Let me start out by saying that this is African-American fiction...I am white, and I really liked this book. No reason not to read it. One of the better books I've read in a long time. There is a sequel coming out in Fall of 2009, and I'll be waiting to read that one as well.
...about a young dancer named Grace who was assaulted on her way home from dance one night. Years later, she comes back "home" to teach at this school for teens at-risk. A lot of relationships, lots of secrets, and complications keep this book quite interesting. Each chapter is told from one of the many characters, which make the book stimulating and captivating.
This author has a wonderful way with words. I was struck by how well her words were chosen, how they gripped me inside, spoke to me personally. For her first novel, this was terrific and so well-written. "raw emotion" as the cover says. It's a book about faith, forbidden love, forgiveness, and redemption.
Some of my favorite quotes:
"We locked eyes again and I knew it must be true. The woman in my dreams. My Glinda on the road to Oz. This was her. She got it. She got me. Finally, somebody understood."
"Can you see the scar?" he'd said softly.
"From what?" I asked, as if I didn't know.
"From you," he said, tracing my face with his finger. "From where they cut us apart."
"Virtue is all a girl gets in this man's world. Spend it wisely. You can never get it back."
"We looked at each other, but neither of us spoke. The silence swirled around us, knocking off scabs neither of us wanted to acknowledge. Sometimes, the only way to clean a wound was to rip it open."

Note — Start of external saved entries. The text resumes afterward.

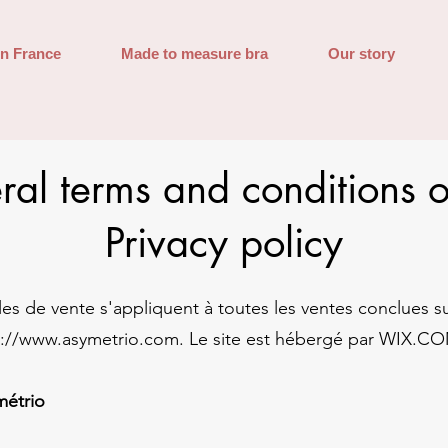
in France
Made to measure bra
Our story
al terms and conditions o
Privacy policy
les de vente s'appliquent à toutes les ventes conclues s
s://www.asymetrio.com
. Le site est hébergé par WIX.C
ymétrio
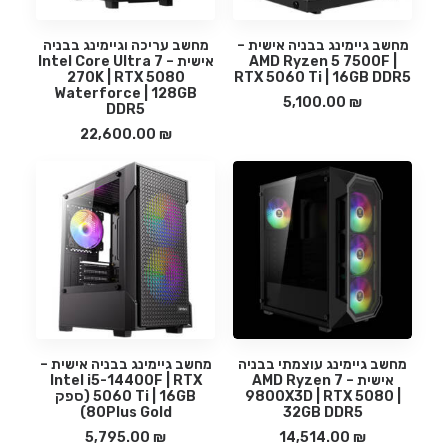
הוספה לסל
הוספה לסל
מחשב גיימינג בבניה אישית –
מחשב עריכה וגיימינג בבניה
AMD Ryzen 5 7500F |
אישית – Intel Core Ultra 7
270K | RTX 5080
RTX 5060 Ti | 16GB DDR5
Waterforce | 128GB
5,100.00
₪
DDR5
22,600.00
₪
הוספה לסל
הוספה לסל
מחשב גיימינג עוצמתי בבניה
מחשב גיימינג בבניה אישית –
אישית – AMD Ryzen 7
Intel i5-14400F | RTX
9800X3D | RTX 5080 |
5060 Ti | 16GB (ספק
80Plus Gold)
32GB DDR5
5,795.00
₪
14,514.00
₪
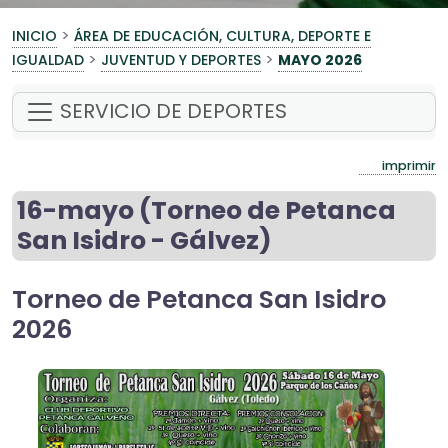
>
INICIO
ÁREA DE EDUCACIÓN, CULTURA, DEPORTE E
>
>
IGUALDAD
JUVENTUD Y DEPORTES
MAYO 2026
SERVICIO DE DEPORTES
imprimir
16-mayo (Torneo de Petanca
San Isidro - Gálvez)
Torneo de Petanca San Isidro
2026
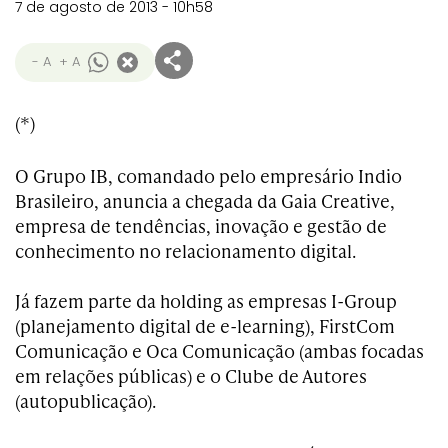
7 de agosto de 2013 - 10h58
- A
+ A
(*)
O Grupo IB, comandado pelo empresário Indio
Brasileiro, anuncia a chegada da Gaia Creative,
empresa de tendências, inovação e gestão de
conhecimento no relacionamento digital.
Já
fazem parte da holding as empresas I-Group
(planejamento digital de e-learning), FirstCom
Comunicação e Oca Comunicação (ambas focadas
em relações públicas) e o Clube de Autores
(autopublicação).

"What am I doing here? My answer wafted to the ground like a sleepy leaf. I'd come here for Joyce, there was some truth to that, but I'd come for myself, too. I'd come to find the weed still growing in my heart, the thing that was eating me---from the roots up."
"Everybody has a cross---a place where something died. Sometimes we run away before the resurrection. Sometimes we linger long after the body is gone."
" 'Sometimes we have to reopen wounds to clean out the infection. It hurts, but it's the only way to heal it for good.'
For good? I wondered. Every time I thought it was done, over, somebody came and ripped off my scabs, usually the woman who I was talking to now. This was one cup that I didn't look forward to drinking from. I prayed that God wouldn't make me have to."